Made for a remarkable $15K, The Feed does an excellent job of recreating the spirit of supernaturally based reality shows, and Gibson really uses his budgetary limitations to work to his advantage here. There are no huge action sequences, no huge gore gags- everything in The Feed is about atmosphere and tension, and Gibson proves that he’s got the talent to keep audiences riveted from start to finish.
The entire cast in The Feed has really solid chemistry together as well, especially Seth Drick as Ghost Chaser leader Todd and Brianna Healey as Amanda, although I wished Gibson had spent a little more time working in something that would give audiences a sense of just “who” we were watching hunt down apparitions; there’s not much in the way of character development in The Feed, but with this kind of storytelling approach, it’s not nearly as detrimental to be missing out on that component while trying to enjoy the overall flick. In fact, I’d love to see more from both the Ghost Chasers and Gibson as The Feed definitely leaves things open for more possibilities down the road.

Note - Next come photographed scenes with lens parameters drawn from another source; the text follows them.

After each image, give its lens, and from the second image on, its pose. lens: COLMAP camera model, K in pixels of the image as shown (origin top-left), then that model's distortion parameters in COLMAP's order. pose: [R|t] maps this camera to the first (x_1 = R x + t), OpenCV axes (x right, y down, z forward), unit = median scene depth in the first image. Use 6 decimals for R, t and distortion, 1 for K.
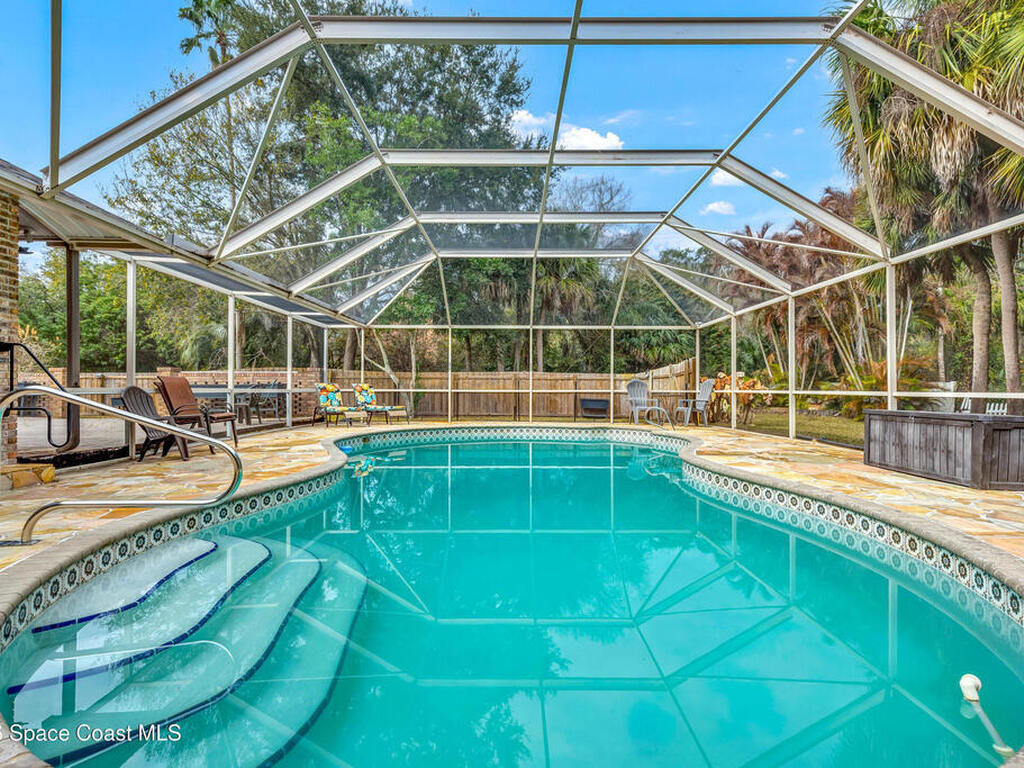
lens RADIAL K [[521.3, 0, 525.2], [0, 521.3, 384.2], [0, 0, 1]] dist [0.015811, -0.000959]
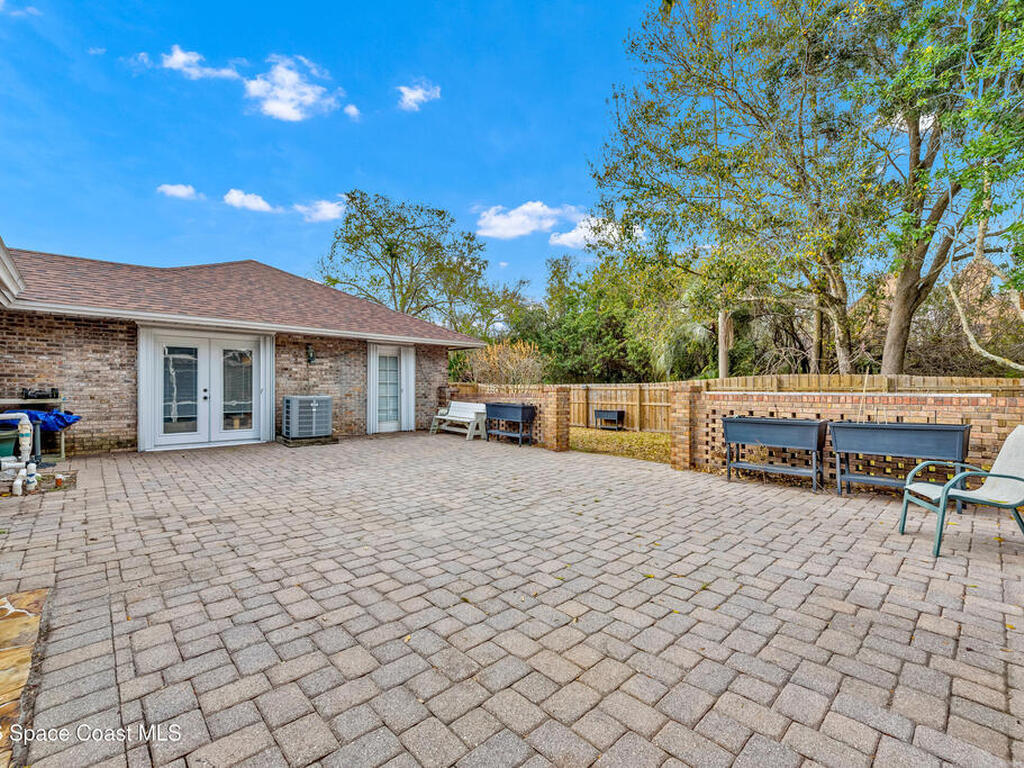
lens RADIAL K [[470.5, 0, 509.0], [0, 470.5, 386.1], [0, 0, 1]] dist [0.008048, -0.000605]
pose [[0.681304, -0.004115, -0.731989, -0.207197], [0.007527, 0.999971, 0.001384, -0.016201], [0.731962, -0.006453, 0.681315, 0.235566]]
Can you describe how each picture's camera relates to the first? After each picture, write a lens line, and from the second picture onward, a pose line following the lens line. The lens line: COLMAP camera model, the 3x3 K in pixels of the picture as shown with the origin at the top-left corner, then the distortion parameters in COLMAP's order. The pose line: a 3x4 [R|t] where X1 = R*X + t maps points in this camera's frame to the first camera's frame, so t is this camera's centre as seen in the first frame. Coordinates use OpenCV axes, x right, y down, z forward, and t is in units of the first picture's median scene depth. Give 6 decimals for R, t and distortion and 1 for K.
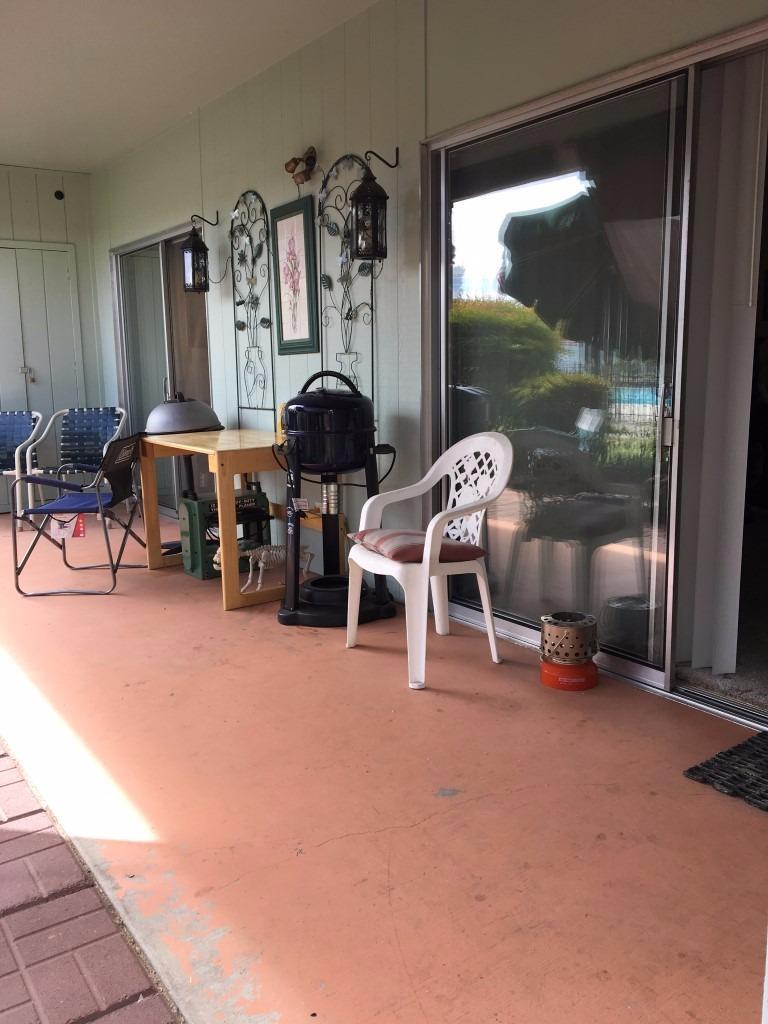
lens RADIAL K [[853.0, 0, 384.0], [0, 853.0, 512.0], [0, 0, 1]] dist [0.087217, -0.138824]
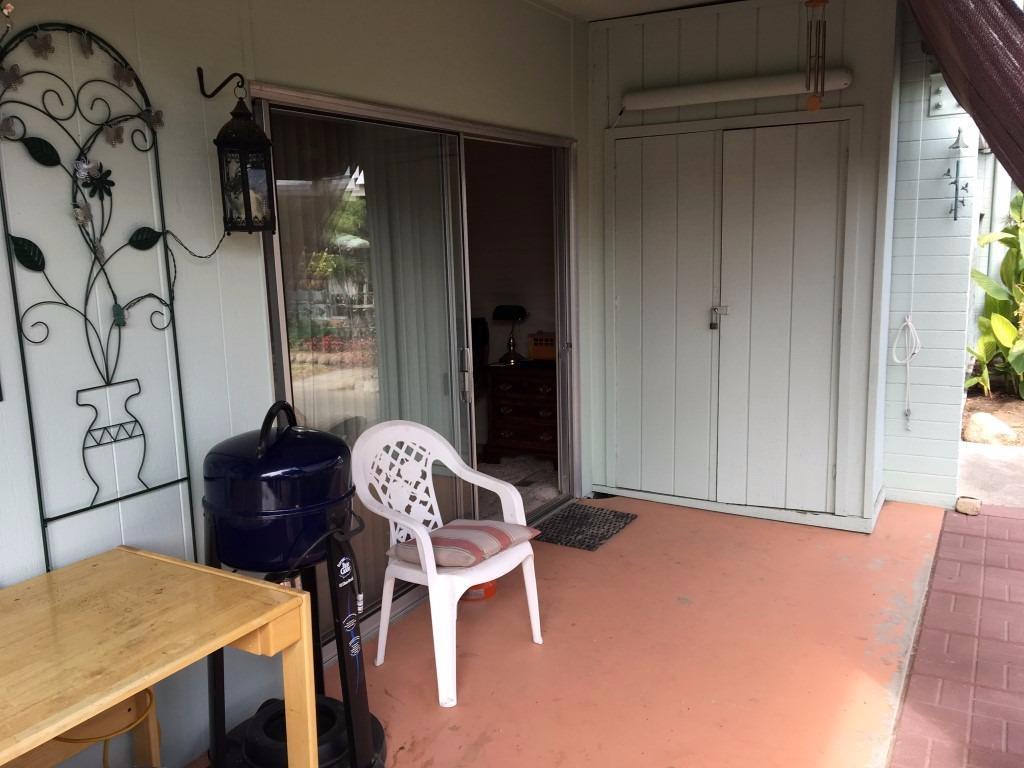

The Feed is just downright fun and definitely is worth checking out if you’re a fan of the ghost hunting shows that have been popping up on various cable networks over the last few years. With Gibson’s talent to evoke tension and atmosphere in almost every single scene, The Feed is one of the strongest indie horror films I’ve discovered this year and proves that you don’t need a ton of money and gore to deliver great chills and scares.
The Feed is currently available for purchase directly from thefeedmovie.com, and for those of you ghost hunting show junkies out there, the film should not disappoint!